Rz. 100

Vertragliche Regelungen im Rahmen der vorweggenommenen Erbfolge haben häufig Schenkungscharakter. Je nach Art und Umfang der vom Übernehmer geschuldeten Gegenleistungen überwiegt der unentgeltliche oder der entgeltliche Teil des Geschäfts. Liegt demgemäß eine Schenkung, gemischte Schenkung oder Schenkung unter einer Auflage vor, so haften dem Erwerb des Übernehmers die typischen Schwächen der Unentgeltlichkeit an.

Bei Verarmung des Schenkers ist er dem Schenkungswiderruf ausgesetzt, § 528 BGB. Weiterhin haftet er beim Tode des Übergebers u.U. auf Pflichtteilsergänzung (§§ 2325, 2329 BGB). Pflichtteilsergänzungsansprüche spielen bei der Gestaltung von Übergabeverträgen immer noch eine wichtige Rolle. Die §§ 2325 ff. BGB korrigieren nach dem Tod des Übergebers zugunsten der übergangenen Pflichtteilsberechtigten Vermögensverschiebungen, indem sie über die Bildung eines sogenannten fiktiven Nachlasses die verschenkten Vermögenswerte als nach wie vor zum Nachlass zugehörig betrachten, soweit die Schenkung innerhalb der regelmäßig (nicht bei Ehegatten; § 2325 Abs. 3 BGB) zu beachtenden Zehnjahresfrist des § 2325 Abs. 3 BGB getätigt wurde.[261] Hierbei ist jedoch zu beachten, dass die Schenkung lediglich dann, wenn sie innerhalb des ersten Jahres vor dem Erbfall erfolgt ist, in vollem Umfang zu berücksichtigen ist und innerhalb jedes weiteren Jahres um jeweils ein Zehntel weniger Berücksichtigung findet. Auch gemischte Schenkungen und Schenkungen unter Auflage sind dem fiktiven Nachlass hinzuzurechnen, wobei Gegenleistungen wertmäßig regelmäßig entgegengesetzt werden können.
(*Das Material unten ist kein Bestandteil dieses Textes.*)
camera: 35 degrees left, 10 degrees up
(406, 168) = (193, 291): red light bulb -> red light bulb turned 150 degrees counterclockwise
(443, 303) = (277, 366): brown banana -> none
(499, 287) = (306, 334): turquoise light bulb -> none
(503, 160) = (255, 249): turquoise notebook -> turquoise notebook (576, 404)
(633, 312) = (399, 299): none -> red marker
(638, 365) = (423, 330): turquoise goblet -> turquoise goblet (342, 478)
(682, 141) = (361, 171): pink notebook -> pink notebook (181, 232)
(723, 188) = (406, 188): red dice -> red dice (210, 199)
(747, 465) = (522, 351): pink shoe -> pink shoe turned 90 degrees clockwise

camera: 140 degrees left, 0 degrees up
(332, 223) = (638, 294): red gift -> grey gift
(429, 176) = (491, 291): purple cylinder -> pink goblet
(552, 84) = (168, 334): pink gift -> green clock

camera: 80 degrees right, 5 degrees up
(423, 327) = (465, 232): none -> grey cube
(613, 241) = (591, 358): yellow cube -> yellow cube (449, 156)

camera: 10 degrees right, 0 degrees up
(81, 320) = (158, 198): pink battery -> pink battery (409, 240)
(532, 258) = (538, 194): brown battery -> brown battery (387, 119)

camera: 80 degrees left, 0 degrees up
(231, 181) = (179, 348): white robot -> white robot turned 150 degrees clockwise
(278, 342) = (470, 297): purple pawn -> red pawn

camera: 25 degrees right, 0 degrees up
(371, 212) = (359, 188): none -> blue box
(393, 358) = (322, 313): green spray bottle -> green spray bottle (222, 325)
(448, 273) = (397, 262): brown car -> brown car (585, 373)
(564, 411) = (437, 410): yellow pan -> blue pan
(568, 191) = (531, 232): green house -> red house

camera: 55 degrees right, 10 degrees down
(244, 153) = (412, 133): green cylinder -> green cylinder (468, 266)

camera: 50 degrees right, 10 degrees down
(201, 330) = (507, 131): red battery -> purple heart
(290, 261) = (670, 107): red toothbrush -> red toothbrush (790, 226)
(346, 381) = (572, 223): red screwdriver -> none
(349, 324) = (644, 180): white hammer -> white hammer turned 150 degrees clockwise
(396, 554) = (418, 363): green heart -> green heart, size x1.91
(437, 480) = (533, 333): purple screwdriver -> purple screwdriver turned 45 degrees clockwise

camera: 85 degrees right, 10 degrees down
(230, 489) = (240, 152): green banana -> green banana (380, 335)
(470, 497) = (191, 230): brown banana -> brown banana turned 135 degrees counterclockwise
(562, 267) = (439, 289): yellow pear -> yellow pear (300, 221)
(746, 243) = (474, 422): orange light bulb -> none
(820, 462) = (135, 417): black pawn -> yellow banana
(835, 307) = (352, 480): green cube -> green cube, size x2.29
Auch die sogenannten ehebedingten Zuwendungen sind erbrechtlich (im Gegensatz zum Familienrecht) grundsätzlich als Schenkungen zu betrachten, so dass auch sie Pflichtteilsergänzungsansprüche auslösen können.[262] Will der Übergeber sichergehen, dass Pflichtteilsergänzungsansprüche nicht eingefordert werden können, bleibt ihm nur die Abforderung eines Pflichtteilsverzichts von den übrigen Pflichtteilsberechtigten (vgl. zum Pflichtteilsrecht § 17).

 

Rz. 101

Schließlich sind hier auch die Vorschriften der §§ 2287, 2288 BGB zu nennen, die bei beeinträchtigenden Schenkungen dem Vertragserben oder dem Vermächtnisnehmer (analoge Anwendung beim gemeinschaftlichen Testament)[263] einen Herausgabe-, Verschaffungs- und Wertersatzanspruch hinsichtlich des unentgeltlich Zugewandten gewähren.

[261] Für den Fristbeginn sind im Übrigen die Entscheidungen des BGH in BGHZ 102, 289 und BGH NJW 1994, 1791 relevant.
[262] BGHZ 116, 167; Darstellung der Ausnahmen bei Pawlytta, in: Mayer/Süß/Tanck/Bittler, Handbuch Pflichtteilsrecht, § 7 Rn 58 ff.
[263] BGHZ 280, 274; BeckOK/Litzenburger, § 2287 Rn 1; MüKo/Musielak, § 2271 Rn 47 m.w.N.